■ **Extract**
+ + + + +
[
https://issues.apache.org/jira/browse/HELIX-96?page=com.atlassian.jira.plugin.system.issuetabpanels:comment-tabpanel&focusedCommentId=13661782#comment-13661782
]
kishore gopalakrishna commented on HELIX-96:
--------------------------------------------
Hi Ming,
Can you give me more details on your setup.
Is it that you have only one zookeeper server in production?. If you have more
than one zookeeper server, the client will try to connect to another server
automatically.
What behavior are you expecting if Zookeeper goes down. Most access to ZK via
Helix should be asynchronous/background, it should not impact the regular code
path of your application. What this means is if Zookeeper is down, your
application can continue without downtime, and once you bring the zookeeper
back up, everything should continue to function as if nothing happened.
We can change the behavior to throw exception after connection timeout if the
we cannot establish connection to zookeeper. But its not clear to me what would
we do if we cannot connect.
Note in your code, you can know if you are connected to zk by invoking
manager.isConnected()
> ZkBaseDataAccessor.get() hangs during Zookeeper failure
> -------------------------------------------------------
>
> Key: HELIX-96
> URL: https://issues.apache.org/jira/browse/HELIX-96
> Project: Apache Helix
> Issue Type: Bug
> Components: helix-core
> Affects Versions: 0.6.0-incubating
> Reporter: Ming Fang
> Assignee: Shi Lu
>
> During our failure testing with Zookeeper running in standalone mode, we
> sometimes see our application hanging in the callstack below...
+ + + + +
Entries drawn from a collection:
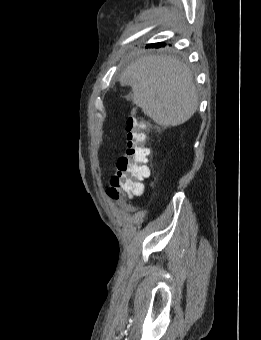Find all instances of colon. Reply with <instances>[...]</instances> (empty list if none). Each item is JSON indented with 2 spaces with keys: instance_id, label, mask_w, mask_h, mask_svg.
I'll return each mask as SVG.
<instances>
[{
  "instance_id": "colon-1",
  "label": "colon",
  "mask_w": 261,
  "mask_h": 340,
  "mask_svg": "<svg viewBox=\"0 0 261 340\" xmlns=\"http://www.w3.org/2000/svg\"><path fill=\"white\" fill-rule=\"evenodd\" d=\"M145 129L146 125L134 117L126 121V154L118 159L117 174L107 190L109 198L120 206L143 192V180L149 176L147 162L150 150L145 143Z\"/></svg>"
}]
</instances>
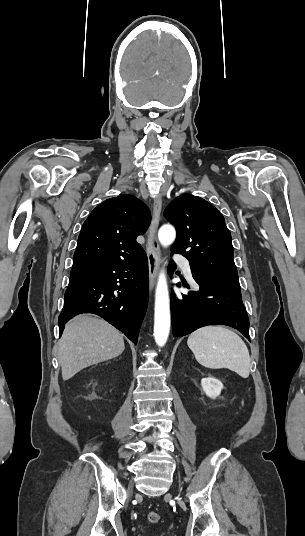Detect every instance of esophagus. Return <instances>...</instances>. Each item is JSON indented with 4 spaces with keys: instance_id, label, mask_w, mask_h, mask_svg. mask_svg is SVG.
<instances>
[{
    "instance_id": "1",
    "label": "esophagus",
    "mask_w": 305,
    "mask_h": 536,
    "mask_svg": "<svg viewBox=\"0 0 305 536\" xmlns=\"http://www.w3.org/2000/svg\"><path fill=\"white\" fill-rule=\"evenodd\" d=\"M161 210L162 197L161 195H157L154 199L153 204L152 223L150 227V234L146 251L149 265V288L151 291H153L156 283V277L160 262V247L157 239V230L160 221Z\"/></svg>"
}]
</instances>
+ + + + +
■ **Task requirements**
1. According to the Helix issue comment, what can your code call to find out whether it is connected to ZooKeeper?
2. Write the next part of the Helix issue comment, picking up right after its final line.

■ **Expected responses**
1. It can call manager.isConnected().

2.
> java.lang.Thread.State: TIMED_WAITING (parking)
> at sun.misc.Unsafe.park(Native Method)
> - parking to wait for <0x187c1f10> (a
> java.util.concurrent.locks.AbstractQueuedSynchronizer$ConditionObject)
> at
> java.util.concurrent.locks.LockSupport.parkUntil(LockSupport.java:237)
> at
> java.util.concurrent.locks.AbstractQueuedSynchronizer$ConditionObject.awaitUntil(AbstractQueuedSynchronizer.java:2072)
> at org.I0Itec.zkclient.ZkClient.waitForKeeperState(ZkClient.java:636)
> at org.I0Itec.zkclient.ZkClient.waitUntilConnected(ZkClient.java:619)
> at org.I0Itec.zkclient.ZkClient.waitUntilConnected(ZkClient.java:615)
> at org.I0Itec.zkclient.ZkClient.retryUntilConnected(ZkClient.java:679)
> at org.apache.helix.manager.zk.ZkClient.readData(ZkClient.java:254)
> at org.I0Itec.zkclient.ZkClient.readData(ZkClient.java:761)
> at
> org.apache.helix.manager.zk.ZkBaseDataAccessor.get(ZkBaseDataAccessor.java:315)
> at
> org.apache.helix.manager.zk.ZkCacheBaseDataAccessor.get(ZkCacheBaseDataAccessor.java:461)
> The comment in ZKClient.java line 677 seems to say that eventually it would
> get a Disconnected event and then throw an exception, but we waited for many
> minutes.
> Also we were able to resume by simply restarting Zookeeper.
--
This message is automatically generated by JIRA.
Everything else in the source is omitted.